Ventun'anni (1998) non sono i trenta, o giù di lì, che ci separano a
Milano dalle ultime apparizioni scaligere della Horne, di Pavarotti o
dai Vespri siciliani. Ma sono un lasso di tempo adeguato per fare dei
raffronti, e fa piacere sapere che Chovanščina (nel secondo dopoguerra
alla Scala ha tradizione esecutiva di una certa frequenza) abbia
lasciato negli spettatori degli anni '90 un vivo ricordo. Almeno in
quelli fra loro che videro davvero lo spettacolo dal vivo, perché - come
si sa - caratteristica tutta peculiare al mondo dei fruitori d'opera è
quella di aggiungersi qualche anno di frequentazione per poter dire,
parafrasando il Manzoni, «io c'era».
Erano davvero belle serate, in
un inverno milanese freddo come ormai solo nei ricordi e, quando il
clarinetto attaccava la sua frase nel Preludio, sembrava già di essere
condotti per mano sulla Piazza Rossa (la scena si apre là) a provare
ancor più freddo.
La produzione fu "trainata" da un successo
vivissimo: quello del concerto tenuto in giorno prima da Orchestra e
Coro del Mariinskij-Kirov, sempre sotto la bacchetta di Gergiev
(programma: Nevskij e Quadri). Le notti bianche erano a Milano,
insomma; e in bianco erano quelle di chi faceva la fila al freddo per
prendersi il biglietto.

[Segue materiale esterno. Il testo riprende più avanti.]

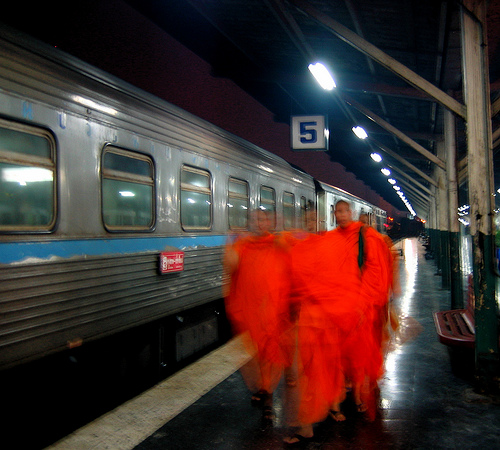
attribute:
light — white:
[302, 54, 341, 95]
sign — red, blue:
[166, 250, 189, 284]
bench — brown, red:
[441, 273, 485, 340]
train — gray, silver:
[21, 69, 155, 334]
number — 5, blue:
[284, 107, 325, 151]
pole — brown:
[470, 36, 488, 215]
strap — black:
[355, 222, 376, 271]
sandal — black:
[277, 418, 320, 449]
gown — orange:
[289, 226, 346, 403]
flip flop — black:
[269, 412, 316, 443]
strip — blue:
[71, 224, 97, 258]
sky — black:
[222, 41, 246, 77]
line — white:
[171, 354, 211, 394]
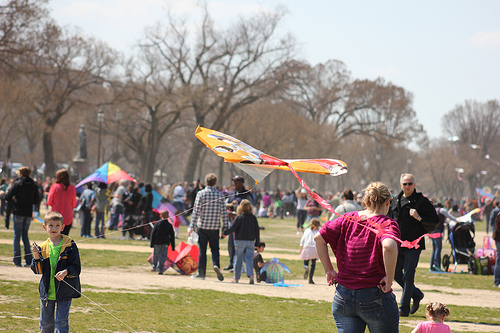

Ne valse davvero la pena perché l'ascolto
sinfonico fu entusiasmante e gli applausi non finivano più. Nostalgia
adesso (molta!) del rapporto instauratosi all'epoca - a qualche anno di
distanza dal crollo dell'URSS - con istituzioni, cultura e storia russa
che facevano visita regolare all'Italia sul suo massimo palcoscenico;
quanto alla realtà presente delle relazioni fra Occidente e Russia fate
voi il confronto.
Tanto più che lo spettacolo era proprio quello
consumato da anni ed anni sulle tavole del Kirov: colori vivaci a metà
fra Repin e technicolor russo, fondali dipinti e scenotecnica d'antan.
Era come essere là senza muoversi da casa.
Gergiev guadagnava il
podio (vidi quattro recite) sempre in ritardo di 6-7 minuti. Per la
Scala un'enormità; le ragioni si bisbigliavano fra le maschere
dell'anticamera di palcoscenico.
Siccome Chovanščina, con
l'orchestrazione sontuosa e materica di Šostakovič, è sì opera di cori
ma altrettanto di cantanti con risorse cospicue e canto buono e
possibilmente anche bello, il successo era diviso fra compagini
scaligere (alcune signore, con ancora in testa le note del Concerto,
credettero che Coro e Orchestra fossero sempre quelle russe, tanto il
suono era stato plasmato in quel senso da Gergiev) ed interpreti come la
Diatkova, Galusin e Grigorian. All'ingresso in scena la voce di
Burchuladze testimoniava, a chi non lo sapesse, cosa s'intende per
“mezzi imponenti”.
L'istante dell'omicidio di Ivan Chovanskij
lasciava tutti letteralmente a bocca aperta, forse perché non c'erano i
sopratitoli a “distrarre” e in qualche misura a suggerirlo. Il tutto,
infatti, avveniva con rapido e inatteso effetto teatrale.
Non altrettanto successo arrise, sempre a Milano qualche anno dopo, al Boris Godunov.
[dopo la recita]
Con gli anni la direzione di
Gergiev mi sembra diventata più asciutta, meno evocativa nei colori ma
di teatralità meglio ricercata. Nel cast si distingue Stanislav Trofimov per un Dosifej di spiritualità umanamente rassegnata.
Davvero d'altro valore, guardandola ancora una volta, la regia viennese di Kirchner (1989) per la Chovanščina diretta da Abbado, col finale raggelante e oltremondano immerso nella luce bianca che spalanca un abisso.
Stravinsky lo scrisse in un anno magico: 1913. Anche sulla scena quel finale fu da antologia, sintesi di quando il pensiero incontra
l’immagine e il teatro; una
produzione che resta fondamentale per capire l'opera. Poco davvero a
che spartire con la regia di Martone laddove ha assemblato pigramente
situazioni a metà tra softcore e telegiornale che non scalderebbero
neppure i dentisti del mercoledì sera al cinema e che su un palcoscenico
restano (come già nella Cena delle beffe) inserti fra parentesi: un
vorrei ma non riesco privo di effetto teatrale.